Some of the lines below need repeating. Reproduce exactly those between the lines holding "MULTIMEDIA RESOURCES" and "Shocking Comparison: 5", inclusive.

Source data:
Start of Block
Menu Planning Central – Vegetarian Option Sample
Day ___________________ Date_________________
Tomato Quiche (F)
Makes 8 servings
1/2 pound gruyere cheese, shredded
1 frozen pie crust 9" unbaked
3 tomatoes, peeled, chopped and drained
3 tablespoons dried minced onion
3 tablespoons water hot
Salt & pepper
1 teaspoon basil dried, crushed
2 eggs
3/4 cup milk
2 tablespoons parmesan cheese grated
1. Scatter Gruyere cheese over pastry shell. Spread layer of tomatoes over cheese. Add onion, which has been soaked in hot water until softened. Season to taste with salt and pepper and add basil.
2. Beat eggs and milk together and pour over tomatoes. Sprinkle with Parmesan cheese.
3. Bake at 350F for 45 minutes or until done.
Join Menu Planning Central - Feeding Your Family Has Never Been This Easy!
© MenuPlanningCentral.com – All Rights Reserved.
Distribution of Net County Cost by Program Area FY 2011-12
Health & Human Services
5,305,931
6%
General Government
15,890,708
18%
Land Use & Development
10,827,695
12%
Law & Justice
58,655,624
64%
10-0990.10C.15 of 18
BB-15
End of Block
Start of Block
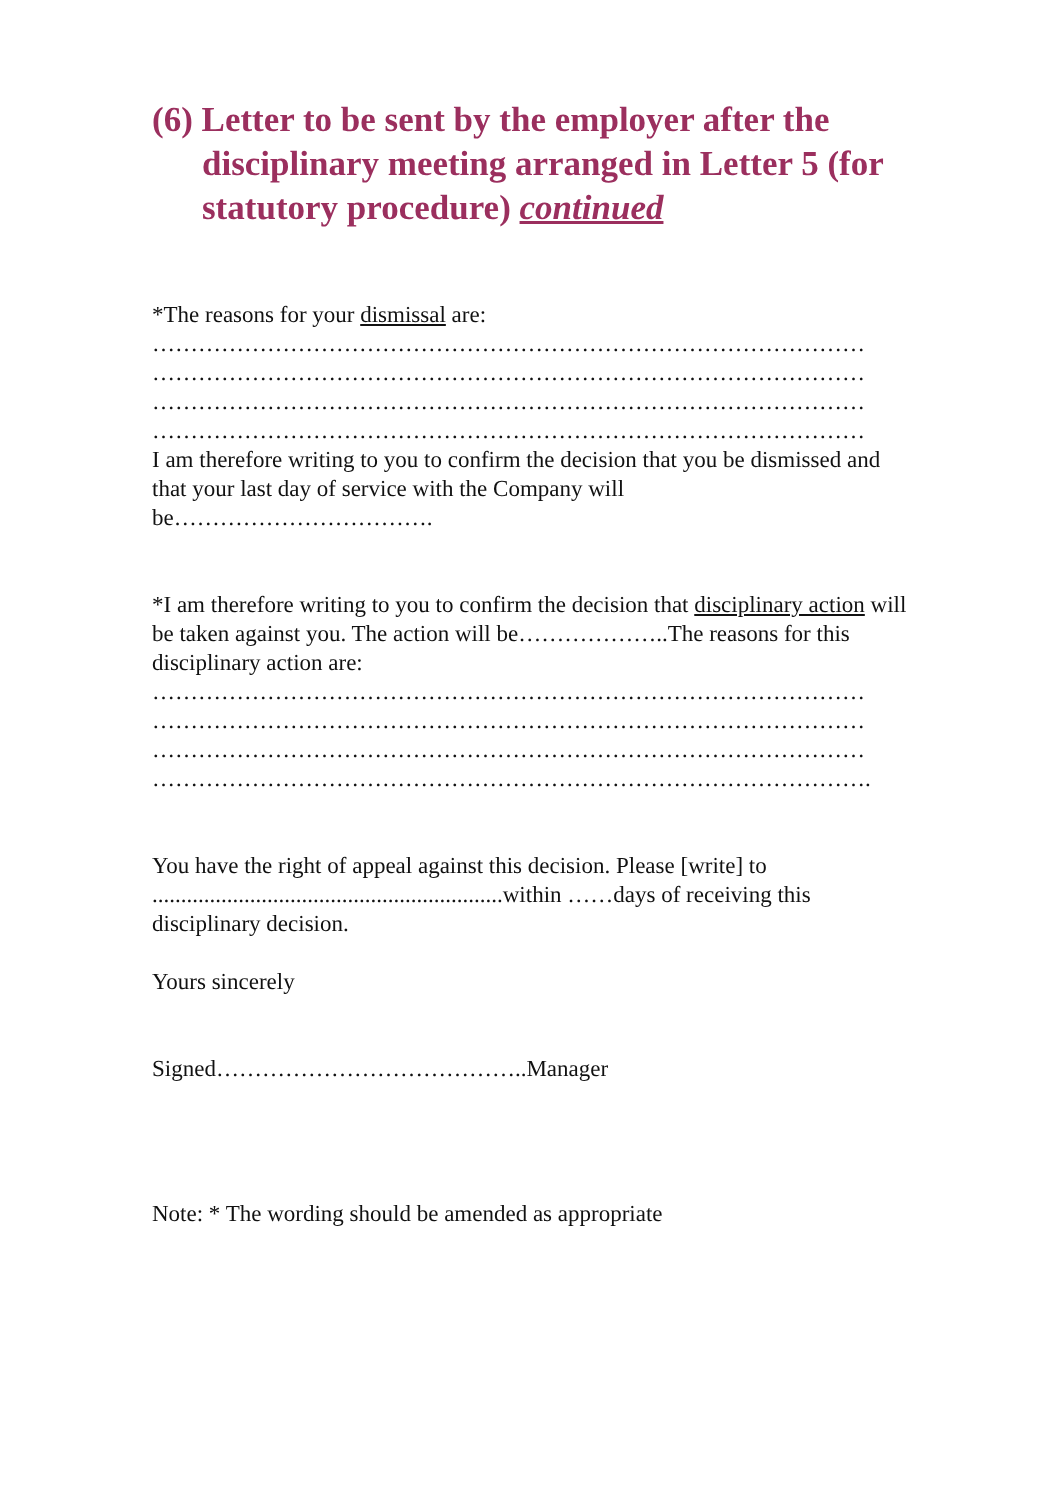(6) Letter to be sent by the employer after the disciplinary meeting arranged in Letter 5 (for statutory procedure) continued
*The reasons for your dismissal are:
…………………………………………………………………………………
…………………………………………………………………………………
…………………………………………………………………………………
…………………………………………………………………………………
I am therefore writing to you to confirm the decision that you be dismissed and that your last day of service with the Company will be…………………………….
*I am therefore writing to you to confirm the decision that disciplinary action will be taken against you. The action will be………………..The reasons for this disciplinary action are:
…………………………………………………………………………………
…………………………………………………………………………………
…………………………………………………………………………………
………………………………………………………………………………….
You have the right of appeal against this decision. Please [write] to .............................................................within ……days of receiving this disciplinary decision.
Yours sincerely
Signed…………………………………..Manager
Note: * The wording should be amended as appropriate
End of Block
Start of Block
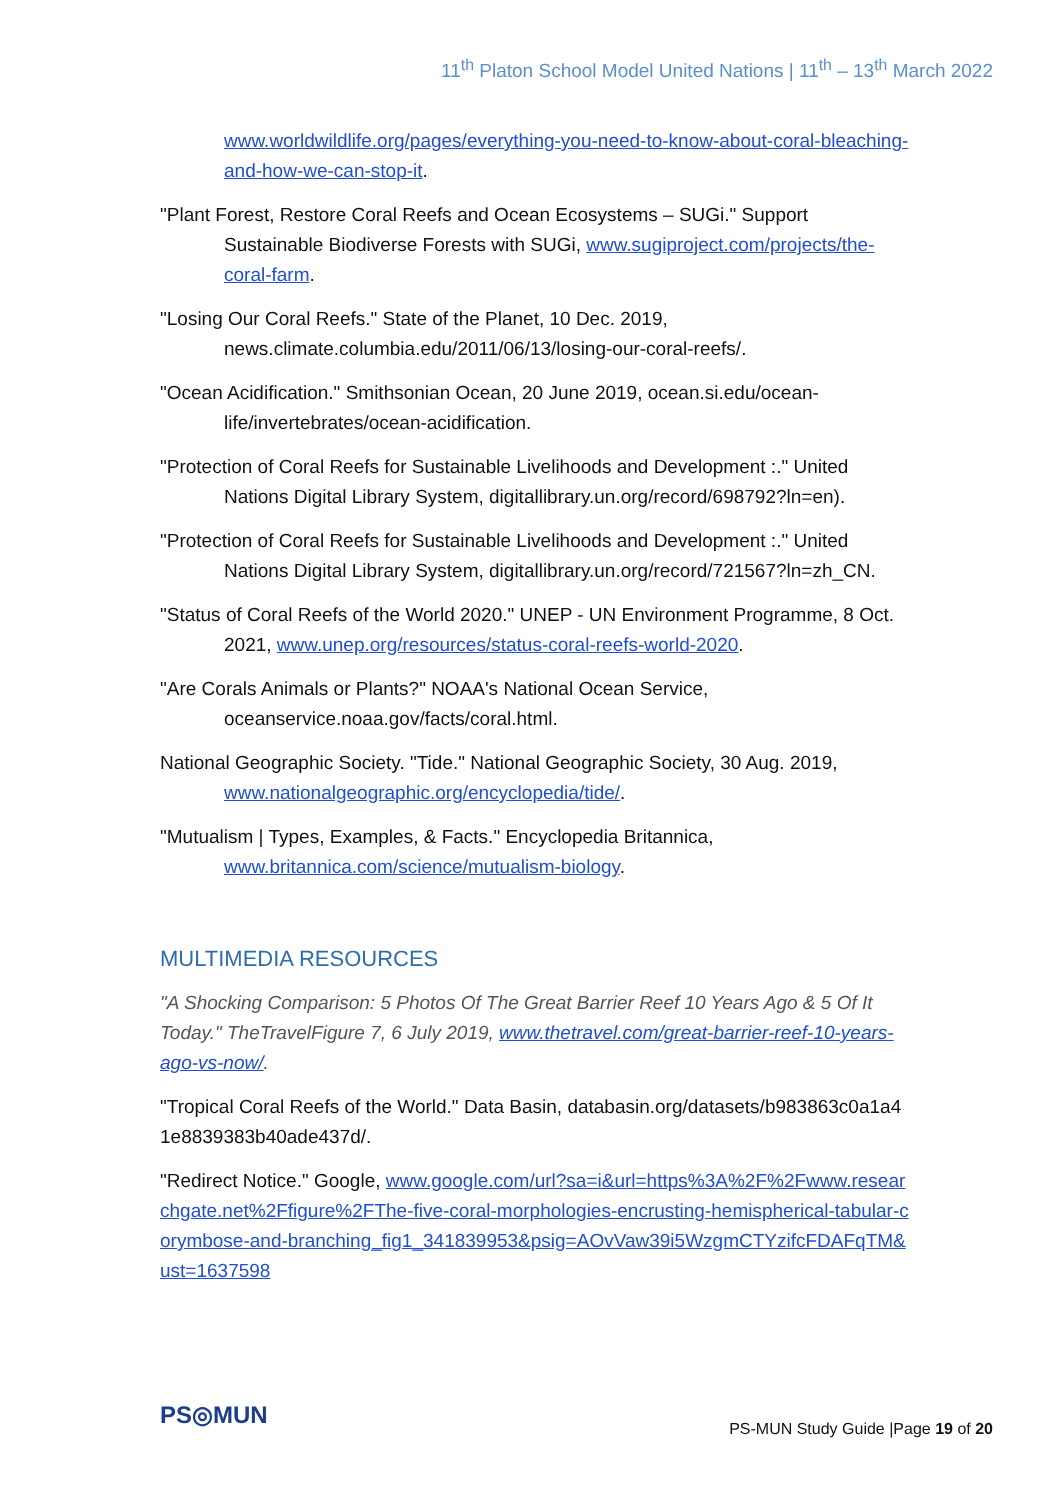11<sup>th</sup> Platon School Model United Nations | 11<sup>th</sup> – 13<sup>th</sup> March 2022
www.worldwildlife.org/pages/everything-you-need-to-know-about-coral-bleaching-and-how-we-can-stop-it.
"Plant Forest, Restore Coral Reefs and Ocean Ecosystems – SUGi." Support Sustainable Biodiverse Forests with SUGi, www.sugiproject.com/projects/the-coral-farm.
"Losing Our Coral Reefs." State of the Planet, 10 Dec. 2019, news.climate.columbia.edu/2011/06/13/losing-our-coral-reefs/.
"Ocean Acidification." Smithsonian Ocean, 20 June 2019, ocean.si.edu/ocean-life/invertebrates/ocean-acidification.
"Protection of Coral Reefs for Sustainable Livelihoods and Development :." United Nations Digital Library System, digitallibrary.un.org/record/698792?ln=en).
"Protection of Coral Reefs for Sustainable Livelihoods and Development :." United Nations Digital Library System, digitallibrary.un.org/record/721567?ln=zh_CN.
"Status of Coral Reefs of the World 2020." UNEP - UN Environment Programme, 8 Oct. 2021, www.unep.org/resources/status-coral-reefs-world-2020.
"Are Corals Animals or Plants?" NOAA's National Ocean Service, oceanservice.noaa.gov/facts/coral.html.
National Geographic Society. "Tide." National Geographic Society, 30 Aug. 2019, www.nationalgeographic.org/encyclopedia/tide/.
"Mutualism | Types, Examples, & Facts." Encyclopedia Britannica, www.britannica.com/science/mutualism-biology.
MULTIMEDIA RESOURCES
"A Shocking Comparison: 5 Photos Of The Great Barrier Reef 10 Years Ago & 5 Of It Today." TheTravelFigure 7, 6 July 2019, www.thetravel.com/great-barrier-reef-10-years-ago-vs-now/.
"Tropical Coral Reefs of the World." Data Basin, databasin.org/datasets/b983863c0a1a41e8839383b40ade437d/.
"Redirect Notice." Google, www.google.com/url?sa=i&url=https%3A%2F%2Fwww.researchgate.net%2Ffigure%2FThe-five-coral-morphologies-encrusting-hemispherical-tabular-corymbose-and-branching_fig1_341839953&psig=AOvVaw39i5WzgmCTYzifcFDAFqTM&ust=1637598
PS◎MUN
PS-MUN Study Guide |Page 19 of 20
End of Block
▶ **RESPONSE TO THE TASK**
MULTIMEDIA RESOURCES
"A Shocking Comparison: 5 Photos Of The Great Barrier Reef 10 Years Ago & 5 Of It Today." TheTravelFigure 7, 6 July 2019, www.thetravel.com/great-barrier-reef-10-years-ago-vs-now/.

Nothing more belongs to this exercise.